Any picture must be dropped, but each line of the data should be duplicated exactly.

• [STORED DATA]
▼
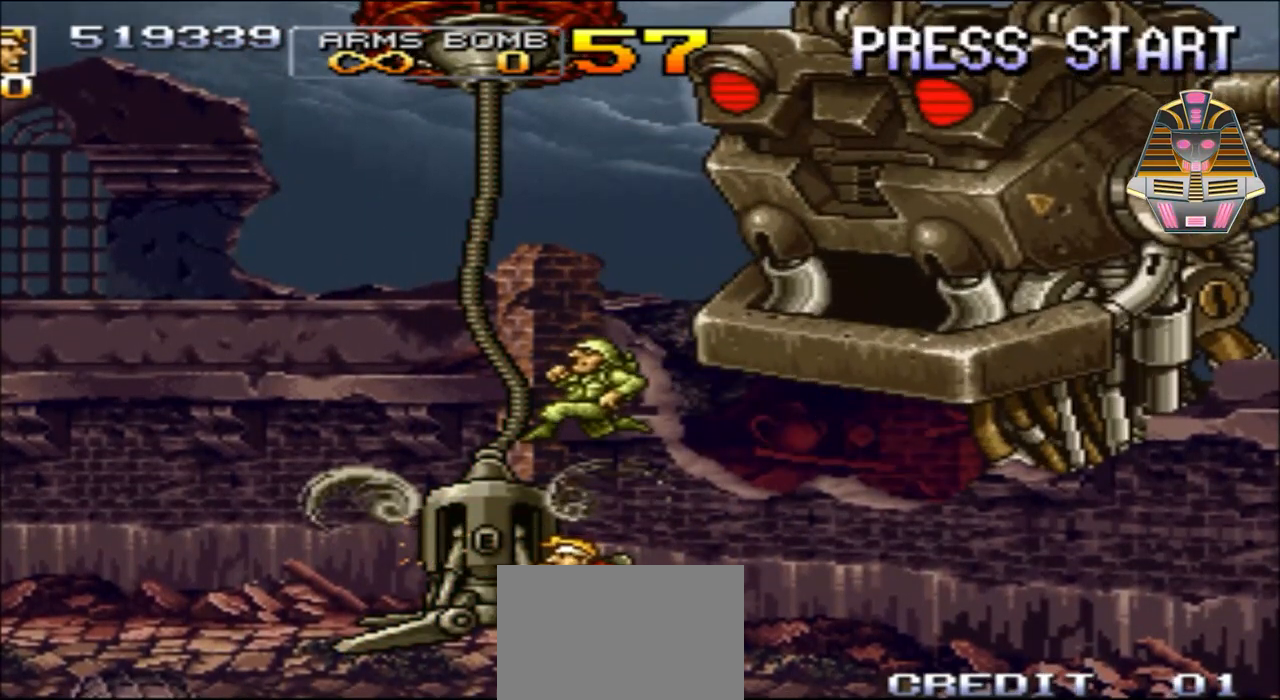
{"buttons": [], "events": [[67, "Y", "up"], [133, "Y", "down"], [233, "Y", "up"], [367, "X", "down"], [483, "X", "up"]]}
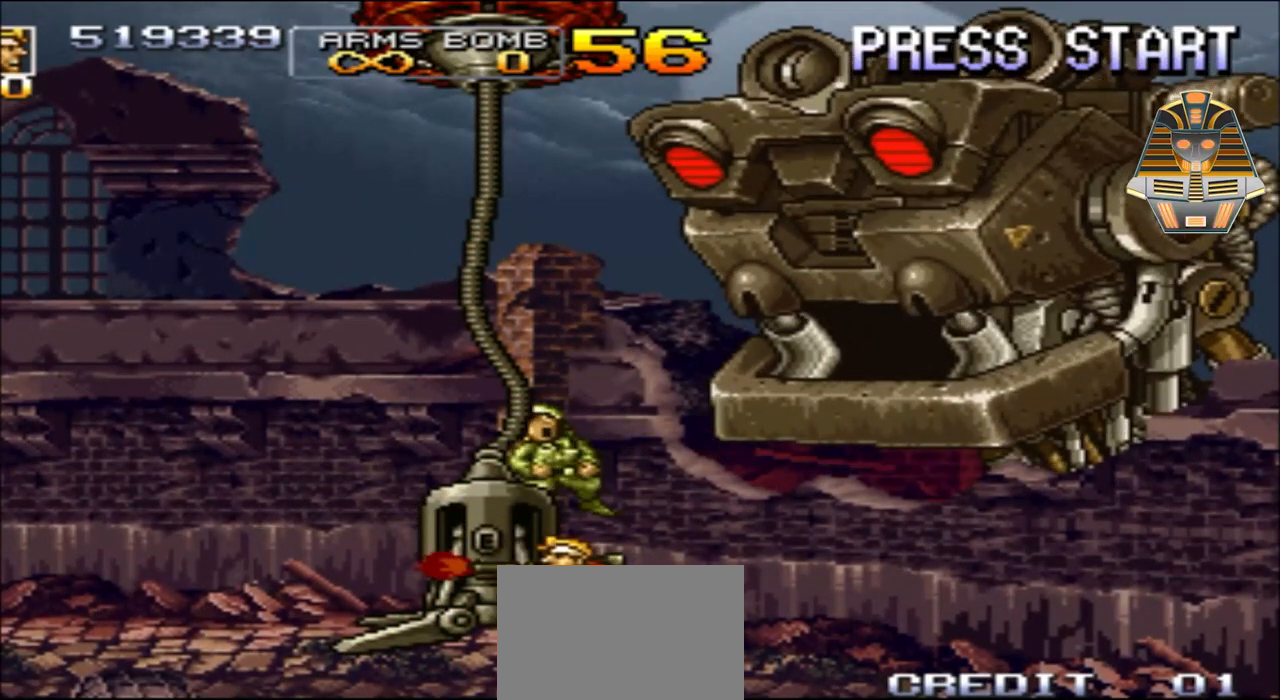
{"buttons": ["X"], "events": [[83, "X", "down"], [167, "X", "up"], [283, "X", "down"], [383, "X", "up"], [467, "X", "down"]]}
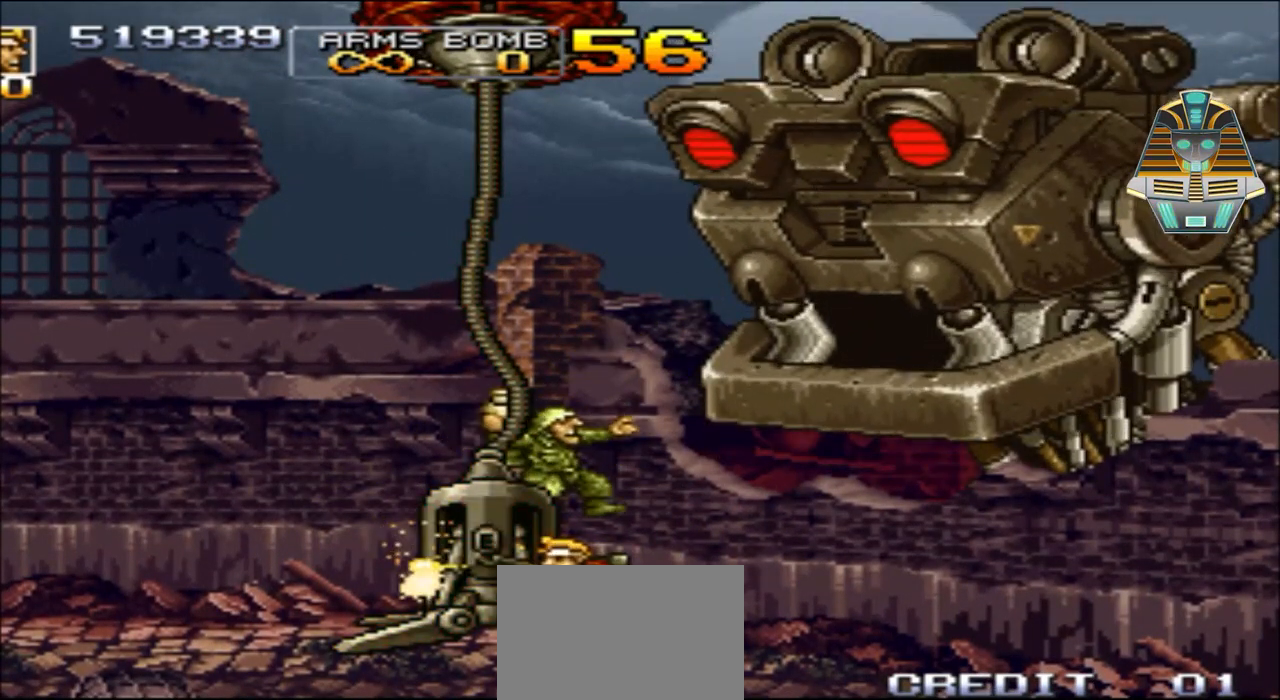
{"buttons": ["DPAD_LEFT"], "events": [[83, "X", "up"], [183, "X", "down"], [283, "X", "up"], [383, "X", "down"], [467, "DPAD_LEFT", "down"], [467, "X", "up"]]}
▲
• [FINISHED TASK]
{"buttons": [], "events": [[67, "Y", "up"], [133, "Y", "down"], [233, "Y", "up"], [367, "X", "down"], [483, "X", "up"]]}
{"buttons": ["X"], "events": [[83, "X", "down"], [167, "X", "up"], [283, "X", "down"], [383, "X", "up"], [467, "X", "down"]]}
{"buttons": ["DPAD_LEFT"], "events": [[83, "X", "up"], [183, "X", "down"], [283, "X", "up"], [383, "X", "down"], [467, "DPAD_LEFT", "down"], [467, "X", "up"]]}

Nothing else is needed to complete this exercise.